The full set of lines below has to be duplicated exactly, with no picture kept.

***** Supplied entries *****

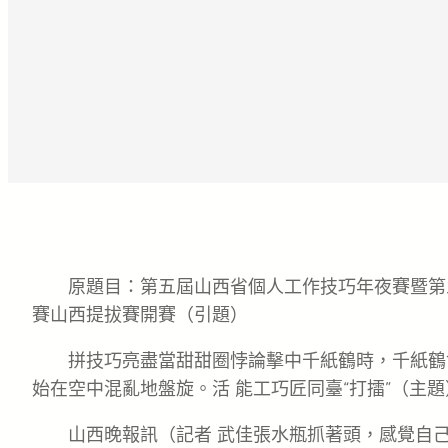
原題目：第五屆山西省個人工作技巧年夜賽暨第
賽山西提拔賽開賽（引題）
拼技巧亮盡當甜甜圈悖論擊中千紙鶴時，千紙鶴
始在空中混亂地盤旋。活 能工巧匠同臺“打擂”（主題
山西晚報訊（記者 武佳張水瓶抓著頭，感覺自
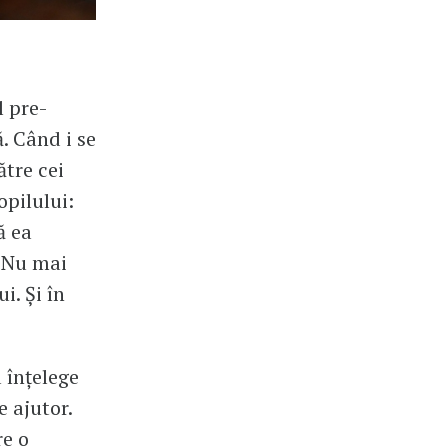
l pre-
ă. Când i se
ătre cei
opilului:
ă ea
. Nu mai
i. Și în
 înțelege
e ajutor.
re o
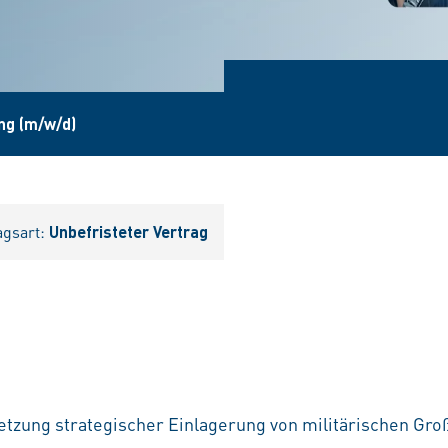
ung (m/w/d)
agsart:
Unbefristeter Vertrag
tzung strategischer Einlagerung von militärischen Gro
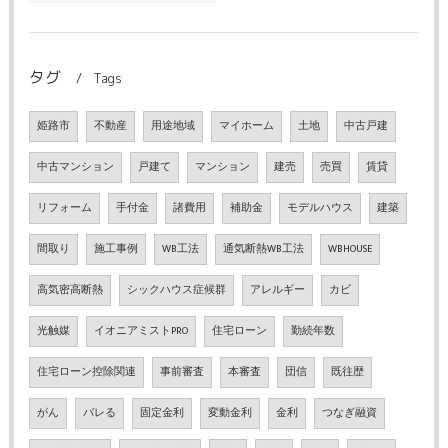
タグ
Tags
姫路市
不動産
用途地域
マイホーム
土地
中古戸建
中古マンション
戸建て
マンション
建売
売買
賃貸
リフォーム
手付金
諸費用
補助金
モデルハウス
建築
間取り
施工事例
WB工法
通気断熱WB工法
WBHOUSE
高気密高断熱
シックハウス症候群
アレルギー
カビ
光触媒
イオニアミストPRO
住宅ローン
勤続年数
住宅ローン控除関連
事前審査
本審査
団信
既往歴
がん
バレる
固定金利
変動金利
金利
つなぎ融資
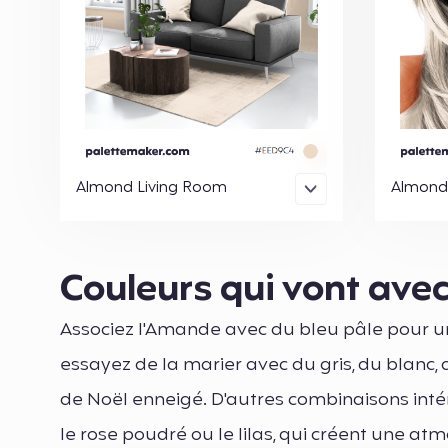
Almond Living Room
Almond
Couleurs qui vont ave
Associez l'Amande avec du bleu pâle pour 
essayez de la marier avec du gris, du blanc,
de Noël enneigé. D'autres combinaisons int
le rose poudré ou le lilas, qui créent une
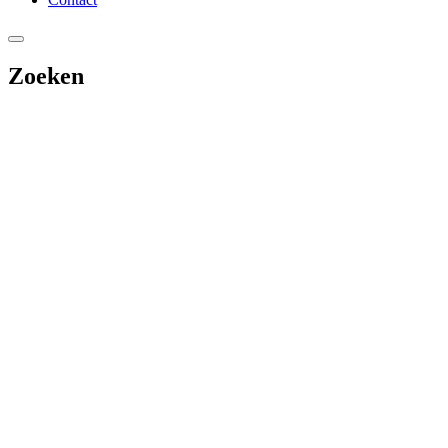
Zoeken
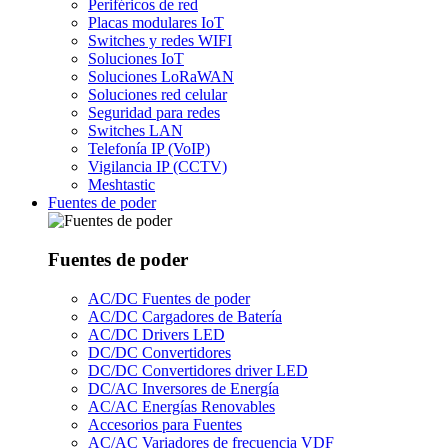
Periféricos de red
Placas modulares IoT
Switches y redes WIFI
Soluciones IoT
Soluciones LoRaWAN
Soluciones red celular
Seguridad para redes
Switches LAN
Telefonía IP (VoIP)
Vigilancia IP (CCTV)
Meshtastic
Fuentes de poder
Fuentes de poder
AC/DC Fuentes de poder
AC/DC Cargadores de Batería
AC/DC Drivers LED
DC/DC Convertidores
DC/DC Convertidores driver LED
DC/AC Inversores de Energía
AC/AC Energías Renovables
Accesorios para Fuentes
AC/AC Variadores de frecuencia VDF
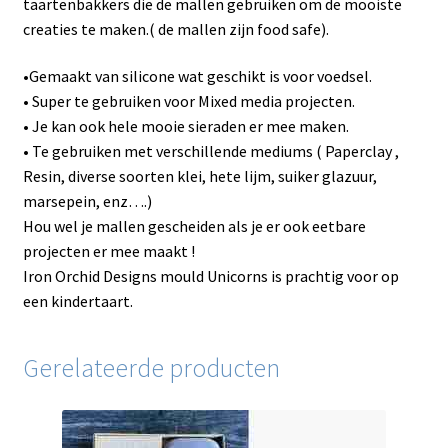
taartenbakkers die de mallen gebruiken om de mooiste
creaties te maken.( de mallen zijn food safe).
•Gemaakt van silicone wat geschikt is voor voedsel.
• Super te gebruiken voor Mixed media projecten.
• Je kan ook hele mooie sieraden er mee maken.
• Te gebruiken met verschillende mediums ( Paperclay ,
Resin, diverse soorten klei, hete lijm, suiker glazuur,
marsepein, enz….)
Hou wel je mallen gescheiden als je er ook eetbare
projecten er mee maakt !
Iron Orchid Designs mould Unicorns is prachtig voor op
een kindertaart.
Gerelateerde producten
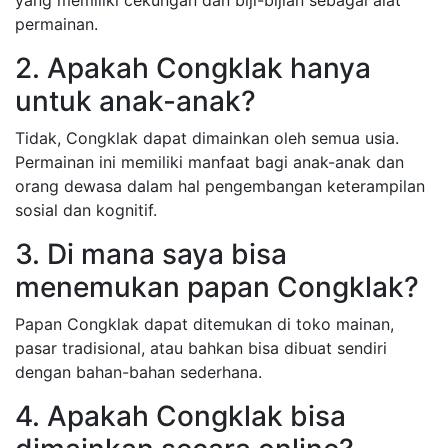
yang memiliki cekungan dan biji-bijian sebagai alat
permainan.
2. Apakah Congklak hanya
untuk anak-anak?
Tidak, Congklak dapat dimainkan oleh semua usia.
Permainan ini memiliki manfaat bagi anak-anak dan
orang dewasa dalam hal pengembangan keterampilan
sosial dan kognitif.
3. Di mana saya bisa
menemukan papan Congklak?
Papan Congklak dapat ditemukan di toko mainan,
pasar tradisional, atau bahkan bisa dibuat sendiri
dengan bahan-bahan sederhana.
4. Apakah Congklak bisa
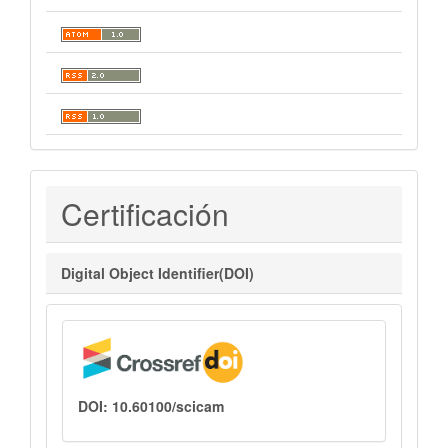
Certificaciones
Certificación
Digital Object Identifier(DOI)
DOI: 10.60100/scicam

*****

## Result for this exercise:
原題目：第五屆山西省個人工作技巧年夜賽暨第
賽山西提拔賽開賽（引題）
拼技巧亮盡當甜甜圈悖論擊中千紙鶴時，千紙鶴
始在空中混亂地盤旋。活 能工巧匠同臺“打擂”（主題
山西晚報訊（記者 武佳張水瓶抓著頭，感覺自
l pre-
ă. Când i se
ătre cei
opilului:
ă ea
. Nu mai
i. Și în
 înțelege
e ajutor.
re o
ung (m/w/d)
agsart:
Unbefristeter Vertrag
tzung strategischer Einlagerung von militärischen Gro
タグ
Tags
姫路市
不動産
用途地域
マイホーム
土地
中古戸建
中古マンション
戸建て
マンション
建売
売買
賃貸
リフォーム
手付金
諸費用
補助金
モデルハウス
建築
間取り
施工事例
WB工法
通気断熱WB工法
WBHOUSE
高気密高断熱
シックハウス症候群
アレルギー
カビ
光触媒
イオニアミストPRO
住宅ローン
勤続年数
住宅ローン控除関連
事前審査
本審査
団信
既往歴
がん
バレる
固定金利
変動金利
金利
つなぎ融資
Almond Living Room
Almond
Couleurs qui vont ave
Associez l'Amande avec du bleu pâle pour 
essayez de la marier avec du gris, du blanc,
de Noël enneigé. D'autres combinaisons int
le rose poudré ou le lilas, qui créent une
Zoeken
Periféricos de red
Placas modulares IoT
Switches y redes WIFI
Soluciones IoT
Soluciones LoRaWAN
Soluciones red celular
Seguridad para redes
Switches LAN
Telefonía IP (VoIP)
Vigilancia IP (CCTV)
Meshtastic
Fuentes de poder
Fuentes de poder
AC/DC Fuentes de poder
AC/DC Cargadores de Batería
AC/DC Drivers LED
DC/DC Convertidores
DC/DC Convertidores driver LED
DC/AC Inversores de Energía
AC/AC Energías Renovables
Accesorios para Fuentes
AC/AC Variadores de frecuencia VDF
taartenbakkers die de mallen gebruiken om de mooiste
creaties te maken.( de mallen zijn food safe).
•Gemaakt van silicone wat geschikt is voor voedsel.
• Super te gebruiken voor Mixed media projecten.
• Je kan ook hele mooie sieraden er mee maken.
• Te gebruiken met verschillende mediums ( Paperclay ,
Resin, diverse soorten klei, hete lijm, suiker glazuur,
marsepein, enz….)
Hou wel je mallen gescheiden als je er ook eetbare
projecten er mee maakt !
Iron Orchid Designs mould Unicorns is prachtig voor op
een kindertaart.
Gerelateerde producten
yang memiliki cekungan dan biji-bijian sebagai alat
permainan.
2. Apakah Congklak hanya
untuk anak-anak?
Tidak, Congklak dapat dimainkan oleh semua usia.
Permainan ini memiliki manfaat bagi anak-anak dan
orang dewasa dalam hal pengembangan keterampilan
sosial dan kognitif.
3. Di mana saya bisa
menemukan papan Congklak?
Papan Congklak dapat ditemukan di toko mainan,
pasar tradisional, atau bahkan bisa dibuat sendiri
dengan bahan-bahan sederhana.
4. Apakah Congklak bisa
Certificaciones
Certificación
Digital Object Identifier(DOI)
DOI: 10.60100/scicam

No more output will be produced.